As for the European landscape, initial findings from the survey carried out by the EUDICOM project show that the comic book market is only significant in a limited number of territories and that detailed information on comic book sales, especially in digital, is hard to come by. Comics publishing is somewhat of a niche sector, often with relatively weaker links with the rest of the publishing sector (also in association terms, with comic publishers sometimes not being members of publishers’ associations). In most cases, the digital penetration in the sector is very low.

Among the countries for which precise information is available, the big European markets (France, Germany, Italy, Spain) produce 3-4,000 new comic book titles per year (France on top), the mid-sized ones (Belgium, Poland) some 1-2,000 (Belgium punches above its weight). European-style comics and manga are the most popular genres. There are between 100 and 400 comics publishers in Germany, Italy and France (the latter has the most), fewer than 50 in Spain and Poland and 75 in Belgium (once again, a high number compared to the overall size of the market).
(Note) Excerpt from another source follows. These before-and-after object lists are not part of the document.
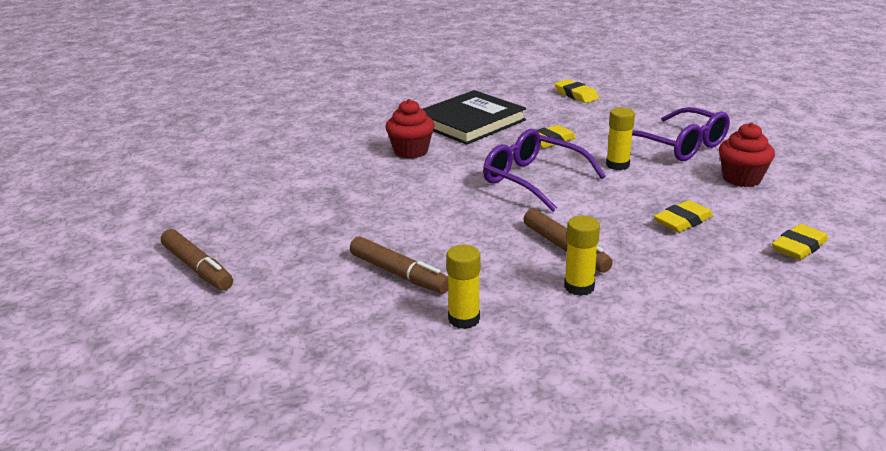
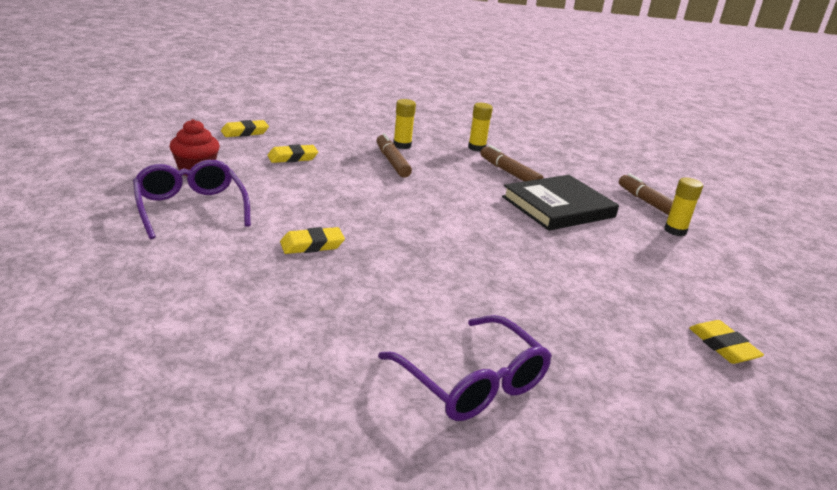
camera: 170 degrees left, 0 degrees up
red cupcake [386,99,434,159] -> none
black book [423,90,526,145] -> black book moved to [502,175,619,231]
purple glasses [483,129,605,212] -> purple glasses moved to [378,315,552,421]
yellow eraser [554,79,599,103] -> yellow eraser moved to [689,320,764,364]
yellow glue stick [606,107,635,170] -> yellow glue stick moved to [664,178,703,236]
In terms of turnover, comics represent 2 to 6% of the publishers’ sales in most territories, with notable exceptions France (15%) and French-speaking Belgium (around 33% of local publishing revenues). Average comic book prices range from 7.50 to 15 EUR, with no clear link with a country’s average income. Digital catalogues comprise between a few to several thousand titles in Italy, Spain, Germany and Belgium, and more than 20,000 in France, whereas very few digital comic books are currently available in Poland.

The consortium also gathered the little information available about a series of other countries: Austria, Czech Republic, Estonia, Finland, Greece, Ireland, Latvia, Lithuania, Norway, Portugal, Romania, Slovakia, Sweden, and The Netherlands. In several of these countries the comics market is very small or almost insignificant, with few publishers and in some cases barely any; some countries’ comics market is dominated by publishers form neighbouring territories with a shared or similar language (this is the case of Slovakia with the Czech Republic, Sweden with Denmark and The Netherlands with Flanders). Very little is going on in terms of digital sales.

Amidst some difficulties in finding data and in comparing different countries, the general picture that emerges is that of a digital market for comics that is very small, but at the same time that presents a huge opportunity for growth, indeed a largely untapped potential that risks being fulfilled by non-European players.

This is perfectly exemplified by the webtoons phenomenon, a recent disruptive format from Korea: serialised comics designed to be read digitally on smartphones, they are taking many markets by storm. According to a recent research, time spent on webtoons tends to be longer than time spent reading paper comics, and webtoon series appeal to non-readers, including in countries without an established comics market (they have opened new markets in South East Asia, for example). Webtoons have the potential to generate higher average revenue per paying user than Netflix, YouTube or Spotify. In terms of user engagement indicators (time spent, frequency, retention, etc.), webtoons in Korea have already surpassed music streaming services and are now comparable to video streaming services.

EUDICOM focuses on distribution because platforms are the gateways to readers. Starting from a better understanding of the comic books market, the project will help European publishers go digital (making their content available via digital platforms), trying to identify levers to stimulate the reading of digital comic books (via platforms), supporting the development of digital initiatives (in formats compatible by the platforms), strengthening the circulation of European content in Europe and beyond (via multilingual platforms) and ultimately encouraging the emergence of competitive European platforms to face the US and Asian ones.